* [Request] Extract every line below word for word, omitting the pictures from your answer.

◇ ◇ ◇

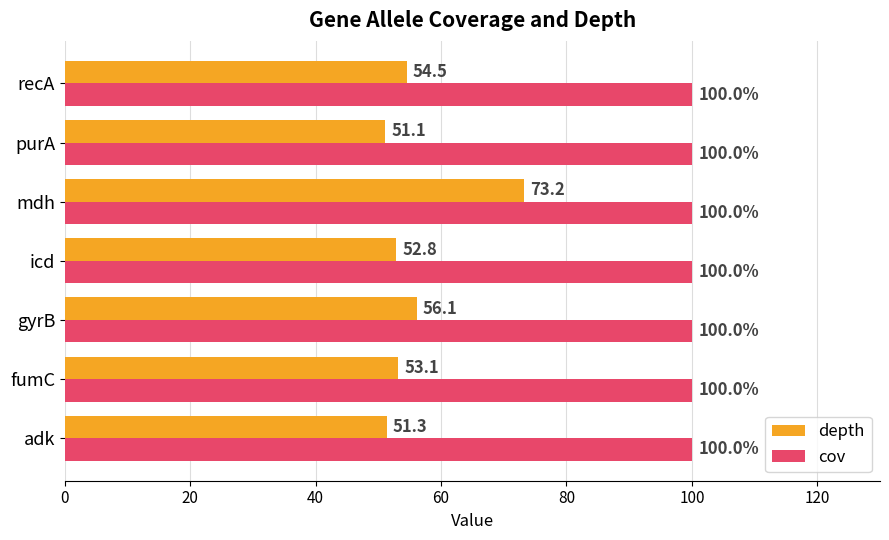

Where is depth nearest to the value 62?

gyrB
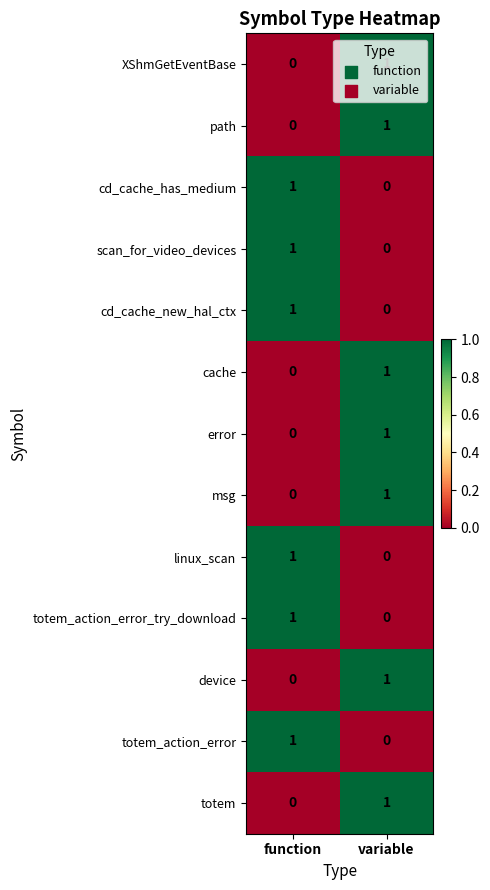

At which category is the sum across all series the highest?

variable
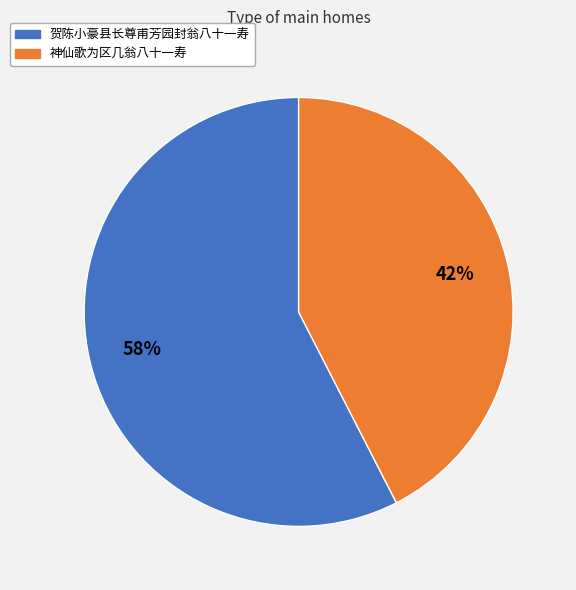

Rank the categories by value from lowest to highest.

神仙歌为区几翁八十一寿, 贺陈小豪县长尊甫芳园封翁八十一寿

◇ ◇ ◇

* [Response to the task]
Where is depth nearest to the value 62?

gyrB

At which category is the sum across all series the highest?

variable

Rank the categories by value from lowest to highest.

神仙歌为区几翁八十一寿, 贺陈小豪县长尊甫芳园封翁八十一寿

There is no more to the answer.